__Problem requirements__
Every line of the data below is to be given again as it appears, with the images removed.

⁂

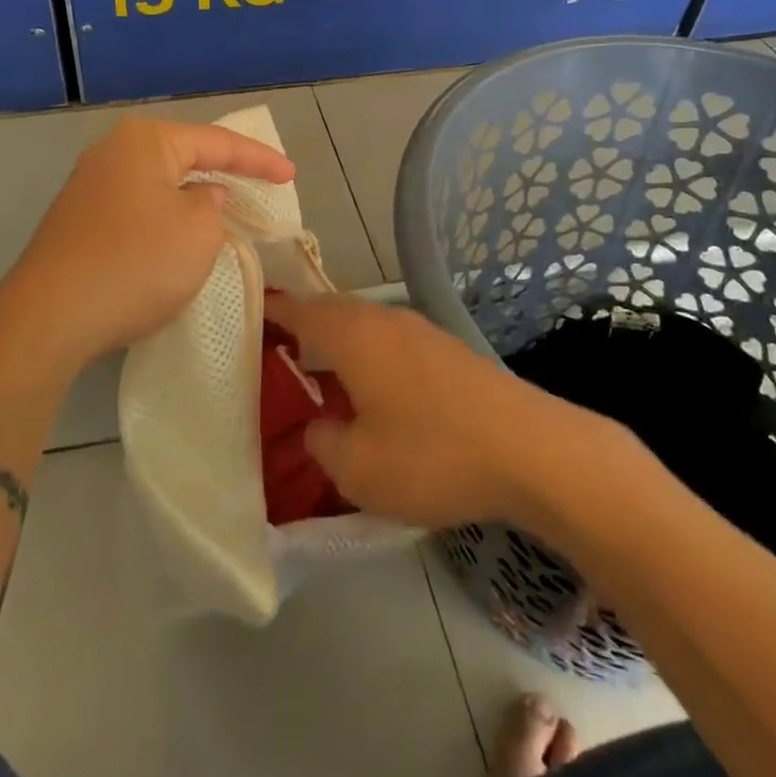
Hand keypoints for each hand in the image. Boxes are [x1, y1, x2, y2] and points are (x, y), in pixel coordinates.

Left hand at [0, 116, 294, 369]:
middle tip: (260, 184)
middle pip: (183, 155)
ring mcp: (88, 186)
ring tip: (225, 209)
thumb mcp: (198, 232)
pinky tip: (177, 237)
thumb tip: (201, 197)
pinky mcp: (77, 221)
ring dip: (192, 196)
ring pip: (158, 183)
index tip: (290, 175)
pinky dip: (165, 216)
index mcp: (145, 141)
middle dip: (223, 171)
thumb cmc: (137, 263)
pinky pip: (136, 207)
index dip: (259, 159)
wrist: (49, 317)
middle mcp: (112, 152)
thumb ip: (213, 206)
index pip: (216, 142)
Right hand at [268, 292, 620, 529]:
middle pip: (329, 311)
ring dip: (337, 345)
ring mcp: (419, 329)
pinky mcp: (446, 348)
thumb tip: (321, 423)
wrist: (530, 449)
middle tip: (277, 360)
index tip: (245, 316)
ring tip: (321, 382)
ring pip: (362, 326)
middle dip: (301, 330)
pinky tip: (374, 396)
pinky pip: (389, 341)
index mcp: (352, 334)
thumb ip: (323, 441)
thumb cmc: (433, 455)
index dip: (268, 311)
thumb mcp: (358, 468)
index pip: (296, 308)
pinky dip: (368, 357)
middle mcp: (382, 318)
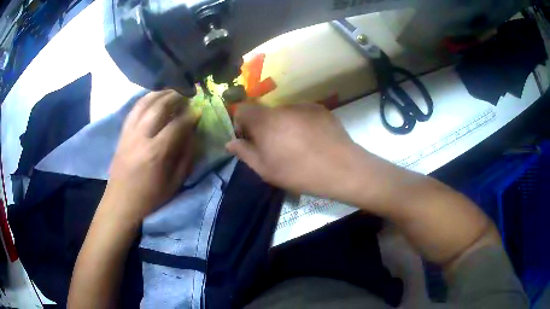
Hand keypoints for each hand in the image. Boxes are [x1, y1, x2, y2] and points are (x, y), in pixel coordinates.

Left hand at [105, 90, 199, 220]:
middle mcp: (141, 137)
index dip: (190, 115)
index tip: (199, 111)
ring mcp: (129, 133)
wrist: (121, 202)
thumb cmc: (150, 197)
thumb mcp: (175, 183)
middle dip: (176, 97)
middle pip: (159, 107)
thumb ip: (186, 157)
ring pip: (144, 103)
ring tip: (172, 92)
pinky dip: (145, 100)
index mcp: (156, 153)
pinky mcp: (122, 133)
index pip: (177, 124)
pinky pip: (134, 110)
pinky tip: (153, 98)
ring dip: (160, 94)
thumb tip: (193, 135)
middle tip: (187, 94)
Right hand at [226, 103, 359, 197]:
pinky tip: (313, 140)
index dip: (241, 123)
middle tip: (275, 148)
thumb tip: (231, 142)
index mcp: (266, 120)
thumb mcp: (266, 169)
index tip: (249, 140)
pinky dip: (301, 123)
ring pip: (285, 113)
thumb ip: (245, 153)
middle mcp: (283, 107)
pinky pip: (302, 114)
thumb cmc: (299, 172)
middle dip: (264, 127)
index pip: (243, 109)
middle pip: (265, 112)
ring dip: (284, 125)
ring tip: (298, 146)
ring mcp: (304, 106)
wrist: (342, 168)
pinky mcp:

⁂

__Task solution__
Hand keypoints for each hand in the image. Boxes are [x1, y1, x2, y2] and points are (x, y), in pixel coordinates.

Left hand at [0, 116, 294, 369]:
middle tip: (260, 184)
middle pip: (183, 155)
ring mcp: (88, 186)
ring tip: (225, 209)
thumb mcp: (198, 232)
pinky tip: (177, 237)
thumb tip: (201, 197)
pinky mcp: (77, 221)
ring dip: (192, 196)
ring pip: (158, 183)
index tip: (290, 175)
pinky dip: (165, 216)
index mcp: (145, 141)
middle dip: (223, 171)
thumb cmc: (137, 263)
pinky pip: (136, 207)
index dip: (259, 159)
wrist: (49, 317)
middle mcp: (112, 152)
thumb ip: (213, 206)
index pip: (216, 142)
Right hand at [268, 292, 620, 529]:
middle pip: (329, 311)
ring dip: (337, 345)
ring mcp: (419, 329)
pinky mcp: (446, 348)
thumb tip: (321, 423)
wrist: (530, 449)
middle tip: (277, 360)
index tip: (245, 316)
ring tip: (321, 382)
ring pip: (362, 326)
middle dip: (301, 330)
pinky tip: (374, 396)
pinky pip: (389, 341)
index mcp: (352, 334)
thumb ip: (323, 441)
thumb cmc: (433, 455)
index dip: (268, 311)
thumb mcp: (358, 468)
index pip: (296, 308)
pinky dip: (368, 357)
middle mcp: (382, 318)
Hand keypoints for each hand in the image. Boxes are [x1, y1, x2, y2] and points are (x, y), in pixel coordinates.

Left hand at [105, 90, 199, 220]:
middle mcp: (141, 137)
index dip: (190, 115)
index tip: (199, 111)
ring mcp: (129, 133)
wrist: (121, 202)
thumb cmc: (150, 197)
thumb mcp: (175, 183)
middle dip: (176, 97)
middle pip: (159, 107)
thumb ip: (186, 157)
ring pip: (144, 103)
ring tip: (172, 92)
pinky dip: (145, 100)
index mcp: (156, 153)
pinky mcp: (122, 133)
index pip: (177, 124)
pinky pip: (134, 110)
pinky tip: (153, 98)
ring dip: (160, 94)
thumb tip: (193, 135)
middle tip: (187, 94)
Right hand at [226, 103, 359, 197]:
pinky tip: (313, 140)
index dip: (241, 123)
middle tip: (275, 148)
thumb tip: (231, 142)
index mcp: (266, 120)
thumb mcp: (266, 169)
index tip: (249, 140)
pinky dip: (301, 123)
ring pip: (285, 113)
thumb ip: (245, 153)
middle mcp: (283, 107)
pinky pip: (302, 114)
thumb cmc: (299, 172)
middle dip: (264, 127)
index pip: (243, 109)
middle pip: (265, 112)
ring dip: (284, 125)
ring tip: (298, 146)
ring mcp: (304, 106)
wrist: (342, 168)
pinky mcp:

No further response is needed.